Congressman Jeff Fortenberry

Representing the 1st District of Nebraska

Fort Report: The Future of Democracy

Oct 31, 2016
Fort Report

This week I visited a 125-year-old bank in North Bend, Nebraska. Now in its fourth generation, the family owned bank recently discovered an architectural gem above the ceiling. Some diligent excavation work on the older, original side revealed hidden stained glass ceiling panels and gorgeous ornamentation on various beams. The bank is rightfully proud to showcase its history.

The story began when all of the banks in the area went under during the Great Depression. One of the banks reorganized itself and came forward with a proposal to the community: If you stay with us, we will give you 50 cents on the dollar now and pay you back the rest over time. It took the family bank 20 years, but every dime was paid back.

As a longstanding community institution, this local bank did not bring our nation down during the financial crisis of 2008. It did not benefit from insider class privilege that enabled liar loans and high-risk collateralized debt obligations. It did not help multinational banking conglomerates grow so large in hubris and reach that they nearly tanked our entire economy. All the same, the small Nebraska bank is besieged by regulations designed to solve a crisis it did not create. It’s not fair.

So why do we have a Nebraska institution of long history, community service, and economic success under assault from forces beyond its control? For years, a centralized government spinning webs of regulation across the nation combined with a market system trending toward transnational monopolization has created a collusion that benefits the big at the expense of the small. Unfortunately, a gulf has widened today between a neo-aristocracy of the powerfuland millions of people who feel increasingly disenfranchised and alone.

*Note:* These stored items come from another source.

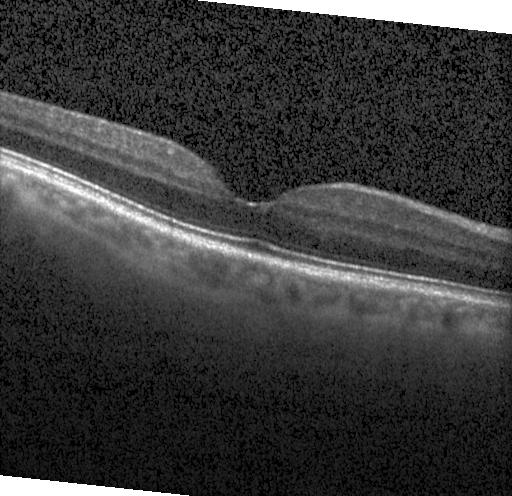
OCT line scan. Diagnosis: no evidence of CNV, DME, or drusen.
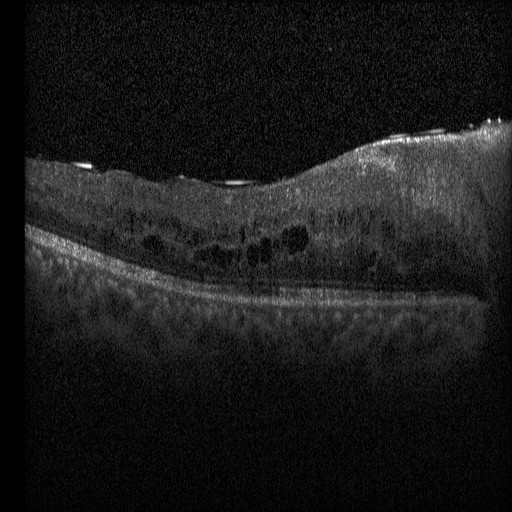

This B-scan demonstrates diabetic macular edema (DME).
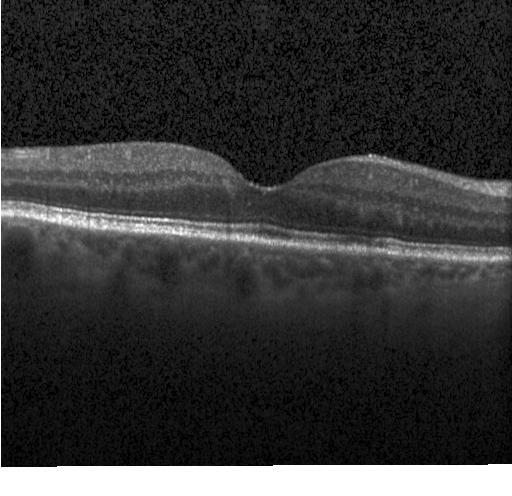 Finding: no choroidal neovascularization, diabetic macular edema, or drusen.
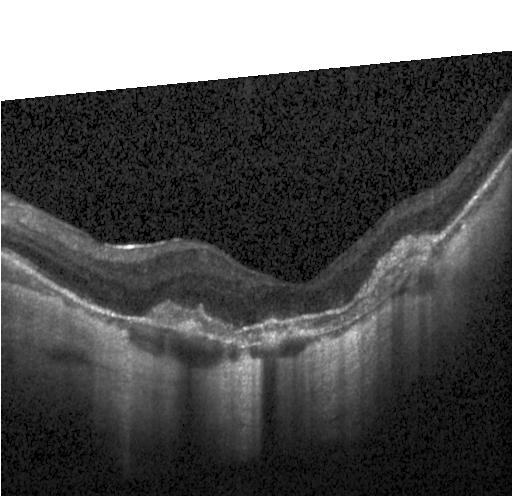

Spectral-domain optical coherence tomography; Heidelberg Spectralis OCT system; centered on the fovea; OCT B-scan.
Assessment: choroidal neovascularization.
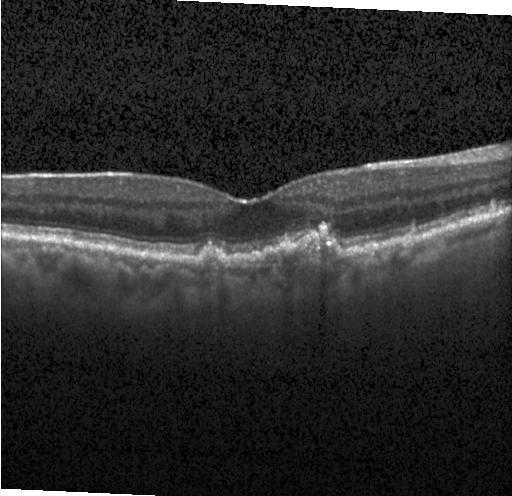
Retinal OCT cross-section — The scan shows a choroidal neovascular membrane.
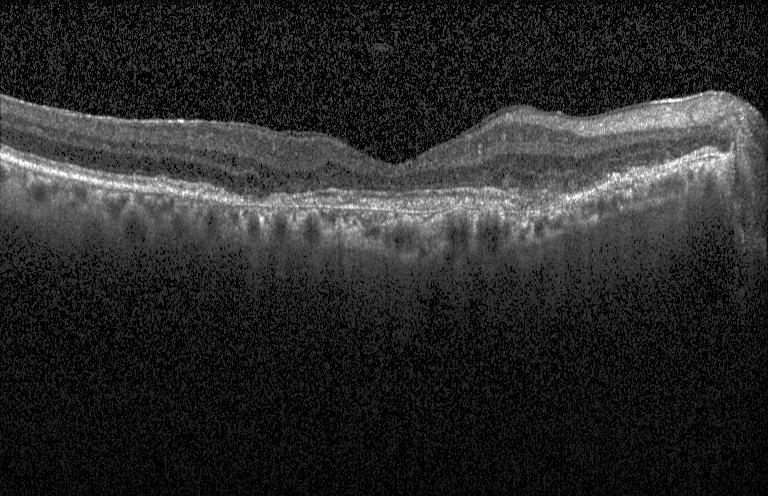
Heidelberg Spectralis. Spectral-domain OCT. Optical coherence tomography B-scan. Fovea-centered. Diagnosis: choroidal neovascularization (CNV).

On a deeper level, the malaise so many feel about this system stems from a widespread apprehension that individual lives—that our nation itself—are losing identity and narrative. Social fragmentation coupled with economic disadvantage drives much of the contemporary distress. Instead of rising with the help of an ennobled leadership, America is confronting a crisis of democratic solidarity driven in part by self-interested oligarchy, a demoralized middle class, and a growing sense of alienation from the systems that are supposed to protect us. The slow creep of concentration of power has been unchecked by deteriorating social and political institutions.

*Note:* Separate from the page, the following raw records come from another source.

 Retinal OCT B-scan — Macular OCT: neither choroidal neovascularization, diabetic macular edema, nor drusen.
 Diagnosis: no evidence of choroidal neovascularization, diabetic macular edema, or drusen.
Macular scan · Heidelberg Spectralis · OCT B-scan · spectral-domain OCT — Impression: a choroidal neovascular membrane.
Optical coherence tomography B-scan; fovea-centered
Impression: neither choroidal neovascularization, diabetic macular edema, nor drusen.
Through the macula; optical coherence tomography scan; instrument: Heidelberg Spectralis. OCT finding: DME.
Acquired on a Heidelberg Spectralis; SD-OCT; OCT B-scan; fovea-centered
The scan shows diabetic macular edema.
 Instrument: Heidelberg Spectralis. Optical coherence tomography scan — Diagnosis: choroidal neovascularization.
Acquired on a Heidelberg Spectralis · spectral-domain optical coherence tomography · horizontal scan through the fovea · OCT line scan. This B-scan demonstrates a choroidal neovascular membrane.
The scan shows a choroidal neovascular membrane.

Recently I spoke to a highly motivated group of students at the University of Nebraska on The Future of Democracy. I noted that democracy is not an election—it is a philosophical ideal that begins with the realization of the dignity of each person, most fully understood and expressed in relational citizenship. Restoring confidence in our country requires a healthy balance of power, broadly shared and self-actualized through local communities. If our democracy’s potential is to be realized, we must champion the well-being of all Americans, living in community, as a first order priority, and more importantly, the primacy of society.

We have forgotten two important lessons. First, the government exists to serve the people, the people do not exist to serve the government. Second, the economy exists to serve persons and families, persons and families do not exist to serve the economy. We are not means of production or mere beneficiaries of services.

Small businesses like the bank in North Bend lead by example. The bank almost never experiences a loan default. Its customers rarely miss a payment. This sense of responsibility and dependability is embedded in our Cornhusker DNA, in our tradition of localized, mutual support, and accountability. Here we find the right answer for the future of democracy.